Directions for this task:
Print the material below line for line without any alteration, leaving out the pictures.

Supplied records:
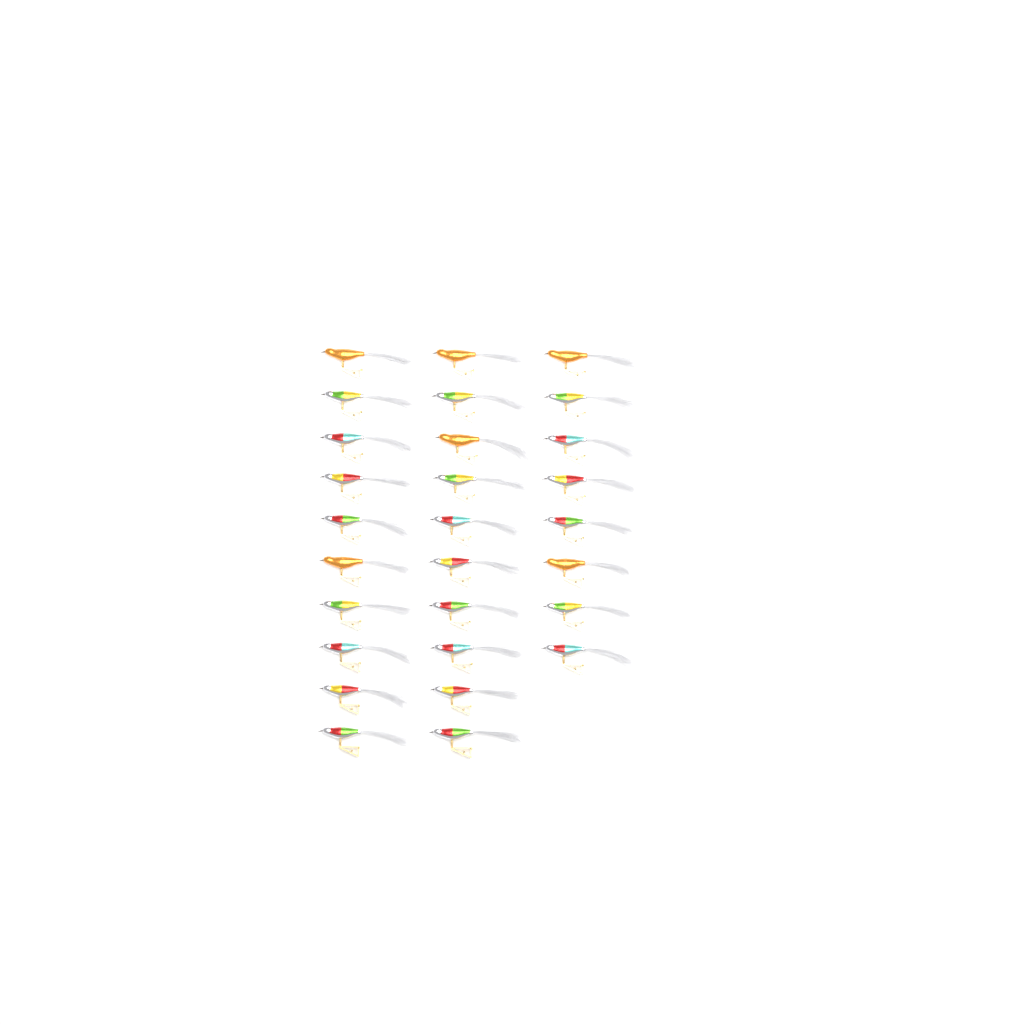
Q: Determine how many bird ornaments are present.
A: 28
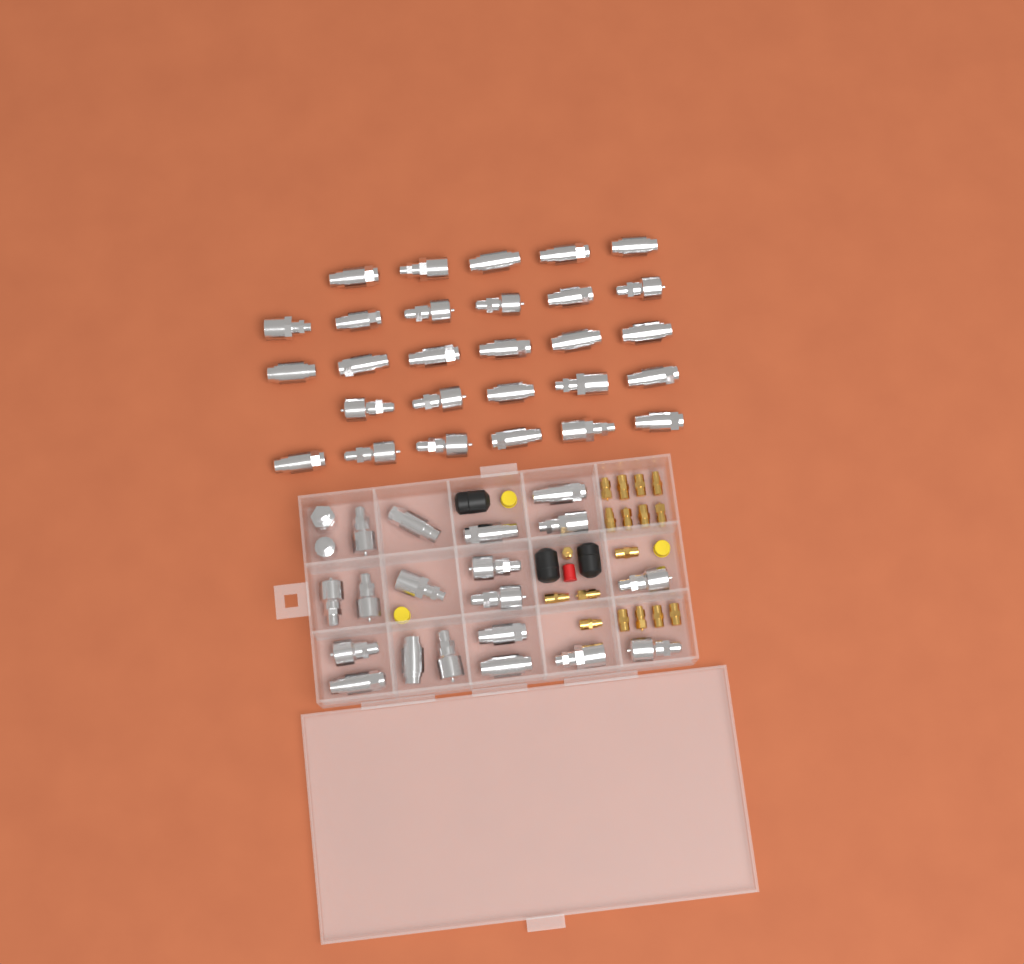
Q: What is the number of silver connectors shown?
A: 49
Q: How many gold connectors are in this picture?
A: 17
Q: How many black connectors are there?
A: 3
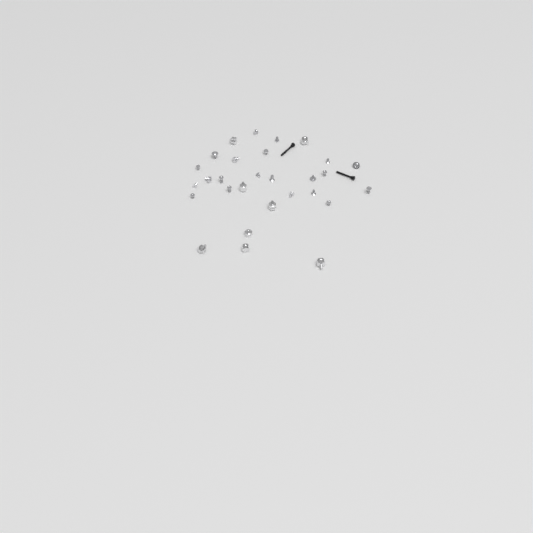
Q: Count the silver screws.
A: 21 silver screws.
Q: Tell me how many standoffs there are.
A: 8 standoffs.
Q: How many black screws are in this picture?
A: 2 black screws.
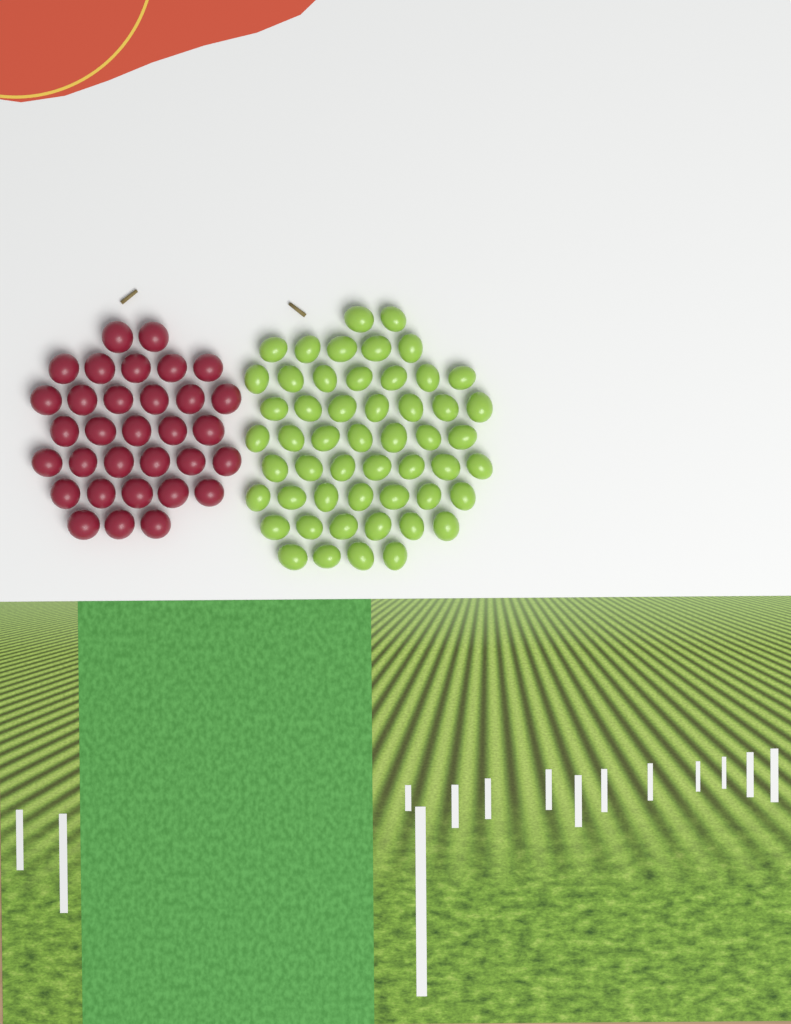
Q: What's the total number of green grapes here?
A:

Solution to this problem:
Q: Determine how many bird ornaments are present.
A: 28
Q: What is the number of silver connectors shown?
A: 49
Q: How many gold connectors are in this picture?
A: 17
Q: How many black connectors are there?
A: 3
Q: Count the silver screws.
A: 21 silver screws.
Q: Tell me how many standoffs there are.
A: 8 standoffs.
Q: How many black screws are in this picture?
A: 2 black screws.
Q: What's the total number of green grapes here?
A:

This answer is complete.